Soldier, Poet, Oklahoman Jason Poudrier’s first book: Red Fields: Poems from Iraq
Jason Poudrier’s first book of poetry, Red Fields, gives a view of the Iraq war through the lens of a Purple Heart American soldier who fought and was wounded in that dangerous country. Gritty, but full of heart and sensitivity, Red Fields provides a glimpse into the war from the ground, the sand. From foxholes to desert convoys, from night guard to fire fights and artillery shelling, Poudrier leads us through the fear and banality and frustrations of war. Along the way, we meet his friends and colleagues, colorful characters like in the poem “We Called Him Martha Stewart,” who “made dressers / from discarded MRE boxes” and “solved our unit’s insect problems” by making empty water bottles into insect traps.
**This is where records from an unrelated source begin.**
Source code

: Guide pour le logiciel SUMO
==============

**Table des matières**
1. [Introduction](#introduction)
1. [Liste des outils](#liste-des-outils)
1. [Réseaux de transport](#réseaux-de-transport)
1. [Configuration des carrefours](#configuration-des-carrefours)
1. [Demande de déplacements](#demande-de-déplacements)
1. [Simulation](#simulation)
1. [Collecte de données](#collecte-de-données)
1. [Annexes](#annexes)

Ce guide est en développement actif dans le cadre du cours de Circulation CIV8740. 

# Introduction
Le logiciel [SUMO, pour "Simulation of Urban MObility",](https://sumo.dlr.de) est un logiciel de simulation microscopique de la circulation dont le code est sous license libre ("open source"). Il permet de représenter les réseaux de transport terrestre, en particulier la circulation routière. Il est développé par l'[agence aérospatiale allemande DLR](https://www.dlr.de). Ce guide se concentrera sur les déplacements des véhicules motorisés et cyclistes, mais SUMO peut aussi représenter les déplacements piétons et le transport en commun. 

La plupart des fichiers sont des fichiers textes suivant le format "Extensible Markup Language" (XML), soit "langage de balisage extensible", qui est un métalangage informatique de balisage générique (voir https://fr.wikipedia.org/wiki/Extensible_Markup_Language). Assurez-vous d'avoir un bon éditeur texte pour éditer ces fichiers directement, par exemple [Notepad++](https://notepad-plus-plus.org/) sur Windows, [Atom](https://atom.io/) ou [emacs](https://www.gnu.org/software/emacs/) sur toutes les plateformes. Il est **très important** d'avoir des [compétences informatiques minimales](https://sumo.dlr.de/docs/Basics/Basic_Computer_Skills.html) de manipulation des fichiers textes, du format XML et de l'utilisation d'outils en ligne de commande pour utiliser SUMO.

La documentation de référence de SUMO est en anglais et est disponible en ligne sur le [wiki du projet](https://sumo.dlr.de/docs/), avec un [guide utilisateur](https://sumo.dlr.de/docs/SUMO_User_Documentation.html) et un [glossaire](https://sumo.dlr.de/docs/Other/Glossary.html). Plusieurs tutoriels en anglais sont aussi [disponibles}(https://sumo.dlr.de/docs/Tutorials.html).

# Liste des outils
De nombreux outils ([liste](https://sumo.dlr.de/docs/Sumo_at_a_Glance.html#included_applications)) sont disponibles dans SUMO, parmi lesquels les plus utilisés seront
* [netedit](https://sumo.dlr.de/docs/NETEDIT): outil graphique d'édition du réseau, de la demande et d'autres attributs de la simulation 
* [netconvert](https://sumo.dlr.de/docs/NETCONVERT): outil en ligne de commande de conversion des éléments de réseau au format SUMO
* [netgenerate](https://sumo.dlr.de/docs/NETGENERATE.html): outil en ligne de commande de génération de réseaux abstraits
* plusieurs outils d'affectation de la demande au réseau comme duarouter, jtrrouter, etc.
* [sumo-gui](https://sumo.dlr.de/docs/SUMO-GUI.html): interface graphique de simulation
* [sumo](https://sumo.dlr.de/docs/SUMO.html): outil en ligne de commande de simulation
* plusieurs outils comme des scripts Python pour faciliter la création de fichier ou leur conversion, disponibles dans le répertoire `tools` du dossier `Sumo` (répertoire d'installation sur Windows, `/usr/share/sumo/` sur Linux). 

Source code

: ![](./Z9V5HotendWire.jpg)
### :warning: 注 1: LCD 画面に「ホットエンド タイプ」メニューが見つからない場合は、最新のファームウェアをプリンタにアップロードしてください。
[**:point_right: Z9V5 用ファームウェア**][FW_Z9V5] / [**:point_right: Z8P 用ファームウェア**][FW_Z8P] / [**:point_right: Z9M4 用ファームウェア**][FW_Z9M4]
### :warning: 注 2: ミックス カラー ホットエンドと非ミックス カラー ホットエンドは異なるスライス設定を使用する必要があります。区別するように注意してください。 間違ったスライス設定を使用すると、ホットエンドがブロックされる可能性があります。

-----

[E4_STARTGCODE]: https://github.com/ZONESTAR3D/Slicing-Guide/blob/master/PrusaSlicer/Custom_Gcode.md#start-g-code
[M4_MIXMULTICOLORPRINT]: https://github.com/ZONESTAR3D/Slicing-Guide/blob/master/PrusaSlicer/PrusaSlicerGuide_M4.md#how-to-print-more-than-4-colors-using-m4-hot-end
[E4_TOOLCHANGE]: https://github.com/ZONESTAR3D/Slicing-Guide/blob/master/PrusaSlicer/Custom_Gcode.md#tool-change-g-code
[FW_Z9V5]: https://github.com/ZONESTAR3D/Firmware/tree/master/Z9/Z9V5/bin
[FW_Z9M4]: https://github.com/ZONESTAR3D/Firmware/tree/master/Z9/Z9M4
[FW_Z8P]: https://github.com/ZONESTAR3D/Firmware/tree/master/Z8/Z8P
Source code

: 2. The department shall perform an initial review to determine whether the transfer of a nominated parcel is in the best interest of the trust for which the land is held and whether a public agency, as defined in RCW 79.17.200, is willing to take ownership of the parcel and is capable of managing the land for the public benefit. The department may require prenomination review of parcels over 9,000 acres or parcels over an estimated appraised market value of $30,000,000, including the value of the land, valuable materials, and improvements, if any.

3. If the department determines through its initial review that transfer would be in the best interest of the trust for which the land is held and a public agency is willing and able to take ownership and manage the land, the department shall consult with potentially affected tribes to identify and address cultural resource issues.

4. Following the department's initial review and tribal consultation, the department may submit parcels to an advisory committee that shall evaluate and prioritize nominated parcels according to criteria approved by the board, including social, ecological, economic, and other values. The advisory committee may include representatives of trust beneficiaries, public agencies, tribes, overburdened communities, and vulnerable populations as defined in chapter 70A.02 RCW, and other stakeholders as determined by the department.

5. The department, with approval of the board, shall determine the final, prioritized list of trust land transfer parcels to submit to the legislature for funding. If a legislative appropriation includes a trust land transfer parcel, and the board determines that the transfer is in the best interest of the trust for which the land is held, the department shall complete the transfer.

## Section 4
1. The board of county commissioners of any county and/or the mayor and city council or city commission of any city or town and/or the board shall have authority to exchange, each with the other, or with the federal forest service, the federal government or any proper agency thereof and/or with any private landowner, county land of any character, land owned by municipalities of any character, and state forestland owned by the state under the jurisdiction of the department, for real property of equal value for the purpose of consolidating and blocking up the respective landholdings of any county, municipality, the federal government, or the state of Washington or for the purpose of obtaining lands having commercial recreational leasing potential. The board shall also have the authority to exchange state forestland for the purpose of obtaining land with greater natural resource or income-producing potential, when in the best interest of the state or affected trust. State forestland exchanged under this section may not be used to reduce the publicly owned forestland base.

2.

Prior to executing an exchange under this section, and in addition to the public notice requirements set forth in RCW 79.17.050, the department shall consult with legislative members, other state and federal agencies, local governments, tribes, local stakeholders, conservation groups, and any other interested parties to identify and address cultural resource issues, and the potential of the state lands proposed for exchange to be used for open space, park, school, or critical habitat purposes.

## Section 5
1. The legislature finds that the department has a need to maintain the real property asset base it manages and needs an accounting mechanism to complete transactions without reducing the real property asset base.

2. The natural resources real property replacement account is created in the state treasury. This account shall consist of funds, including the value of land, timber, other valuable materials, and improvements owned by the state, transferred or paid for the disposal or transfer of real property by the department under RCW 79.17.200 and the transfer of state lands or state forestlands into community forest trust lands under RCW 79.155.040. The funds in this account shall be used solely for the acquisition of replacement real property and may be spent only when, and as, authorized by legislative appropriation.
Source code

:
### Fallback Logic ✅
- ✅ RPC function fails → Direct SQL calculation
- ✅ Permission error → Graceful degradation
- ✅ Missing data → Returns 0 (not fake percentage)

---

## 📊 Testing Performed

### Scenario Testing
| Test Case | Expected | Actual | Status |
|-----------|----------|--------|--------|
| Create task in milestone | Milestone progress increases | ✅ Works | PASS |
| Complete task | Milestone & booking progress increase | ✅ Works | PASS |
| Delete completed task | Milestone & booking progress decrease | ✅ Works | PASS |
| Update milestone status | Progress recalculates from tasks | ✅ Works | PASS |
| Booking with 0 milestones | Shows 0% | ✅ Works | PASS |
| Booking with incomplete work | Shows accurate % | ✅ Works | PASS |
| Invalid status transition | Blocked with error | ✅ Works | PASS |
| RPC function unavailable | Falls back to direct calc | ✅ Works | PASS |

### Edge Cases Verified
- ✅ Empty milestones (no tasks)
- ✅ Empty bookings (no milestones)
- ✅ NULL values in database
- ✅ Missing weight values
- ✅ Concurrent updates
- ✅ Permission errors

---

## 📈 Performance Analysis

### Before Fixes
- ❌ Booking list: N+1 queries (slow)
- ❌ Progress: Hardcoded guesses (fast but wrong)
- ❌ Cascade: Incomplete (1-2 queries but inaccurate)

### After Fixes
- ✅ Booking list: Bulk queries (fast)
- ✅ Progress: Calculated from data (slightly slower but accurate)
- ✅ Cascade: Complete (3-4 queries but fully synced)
Vivid, unusual, and authentic as the characters in classic war novels, such as Joseph Heller’s Catch 22, Poudrier’s book provides an insider’s glimpse into the lives of on-duty American soldiers at war.
Poudrier’s verse is spare and passionate; measured, but energetic; witty, but grounded. An artist in more than one way, Poudrier drew his own cover art, the charcoal drawing of the bust of a soldier with a gun, grenade, knife, and playing cards coming out of the soldier’s head, representing “the things they carried” in Iraq. Also included are photographs by Poudrier’s comrades in arms, which help reveal the stark, dangerous nature of the book’s subject. In these photos we see camels, expanses of desert, trucks in convoy, dead bodies and bombed out buildings, civilian Iraqis in long flowing white clothing and sandals, and camps where the soldiers stayed and slept and waited.
Some of the most moving poems in this collection are about Poudrier being wounded in action and the long healing process. The poem about his initial injury is full of detail and energy, pain and stasis: “I am strapped down / face down / forced to watch…as our wounds ooze / through gauze / saturating / the Blackhawk hull.” Furthermore, there is the feeling here and throughout the book that Poudrier is not alone. Others, too, are injured and carried away in the same chopper. Others, too, suffer the same psychic and physical pain. Poudrier speaks for himself and his fellow soldiers, a true strength of this collection. For a civilian, the book is an eye opener; the book pulls at your mind and heart.
What an excellent start for a veteran poet. There’s power and heart in Poudrier’s verse. May he follow the path of other notable American warrior poets, like Yusef Komunyakaa, who illuminate the soldier’s experience and help illuminate the human condition for soldiers and civilians alike.
Poudrier, Jason. Red Fields: Poems from Iraq. Norman, Oklahoma: Mongrel Empire Press, 2012. 81 pages, paperback: $14.